CV TJITSKE
Er was een presentatie in de Stadsschouwburg te Amsterdam op een lome zondagmiddag in november. De uitgever hield een praatje, dat hij via twee inleidende regels ombouwde tot column.
Er was een mooie jonge vrouw die een bundel bij elkaar had geschreven en zei: ‘Kijk uitgever, dit wordt het openingsgedicht.’ Er stond: De stad is nog stil. / Tegen elkaar en een muur / slapen twee fietsen. Ja, wel leuk, zei de uitgever, maar dat is natuurlijk geen gedícht, en al zeker geen ópeningsgedicht. Ze hield voet bij stuk en van haar debuutbundel, Het moest maar eens gaan sneeuwen, werden meer dan tienduizend exemplaren verkocht.
Er was een dichteres met wie de uitgever innige e-mails wisselde, ofschoon alles geestelijk. Soms snapten ze elkaar tot in hun diepste poriën, soms konden ze het niet eens worden en schreeuwden elkaar toe door de telefoon, net zo lang tot een batterij leegraakte.
Er was een dichteres – of is dichter toch mooier – die haar uitgeverij blij maakte met een tweede bundel. Op alle afdelingen zoemde weer maanden haar naam, en iedereen was in blije verwachting. Toen het eenmaal zo ver was, bleek de bundel, door haar getooid met de intrigerende lettercombinatie Koerikoeloem, al een succes vóór de overhandiging van het eerste exemplaar, dat dus kennelijk, voor de zoveelste keer in de geschiedenis van de uitgeverij, alleen maar symbolisch het eerste exemplaar was, nog daargelaten dat nooit iemand weet wat werkelijk het eerste exemplaar is geweest, behalve de drukker, maar die is met andere dingen bezig.
Er was een verhit debat tussen uitgever en dichter over de plaats van de copyrightgegevens.

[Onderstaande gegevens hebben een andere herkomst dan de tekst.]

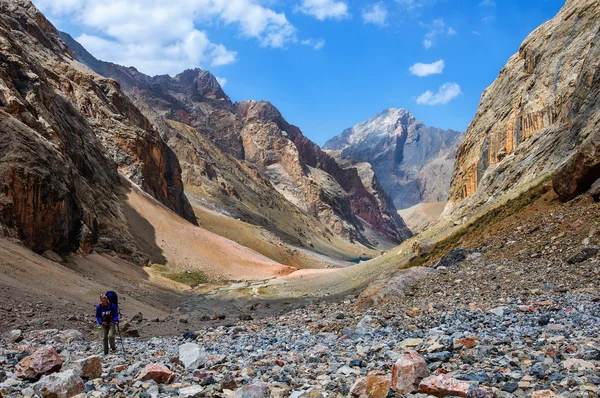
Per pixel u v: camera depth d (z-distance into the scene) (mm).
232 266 85500
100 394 7895
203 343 18109
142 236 76000
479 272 23484
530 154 50438
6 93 51375
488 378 7250
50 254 44000
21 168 42188
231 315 37125
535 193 34312
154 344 18172
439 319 15188
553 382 6652
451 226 52125
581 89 41375
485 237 30859
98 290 35812
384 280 25375
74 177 57188
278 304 45594
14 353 12594
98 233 61625
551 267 20562
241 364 10820
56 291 29844
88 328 21938
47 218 44750
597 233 21875
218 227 146125
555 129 48938
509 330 11586
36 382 8750
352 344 12953
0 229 38094
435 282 23844
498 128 65625
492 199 51188
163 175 116750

Zij zei: ‘Dat moet achterin want ik wil niet dat wie mijn bundel binnenkomt eerst door een hal moet met allemaal rommel.’ Hij beweerde: ‘Een boek zonder technische entree is als een tochtige doorzonwoning in Oost-Drenthe waar je door de voordeur meteen de huiskamer binnenkomt. Maar jij mag kiezen’, zei hij, ‘want het is jóúw bundel.’ ‘Nee kies jij dan maar,’ zei Tjitske moegeluld. ‘Oké,’ zei hij, ‘dan doen we het zoals ik het wil.’ Toen kwam Koerikoeloem van de binder en bleken de technische gegevens per ongeluk nog achterin te staan. Hij belde haar vol schaamte en deemoed en zij juichte en raakte vervuld van bijgeloof.
En er was, ten slotte, de spreker die een doodzonde beging, door de dichter te imiteren in de vorm van zijn praatje, misschien om óók even dichter te lijken. Het staat wel vast dat de dichter dit niet leuk vond, want op pagina 17 van haar nieuwe bundel staat:
Er was op de middelbare school een meisje dat zich met Pippi Langkous identificeerde. Ze bracht dit ook in haar kleding tot uiting. Ik vond dat zij zich belachelijk maakte. Als je Pippi Langkous na gaat doen, doe je iets wat Pippi Langkous zelf nooit zou doen.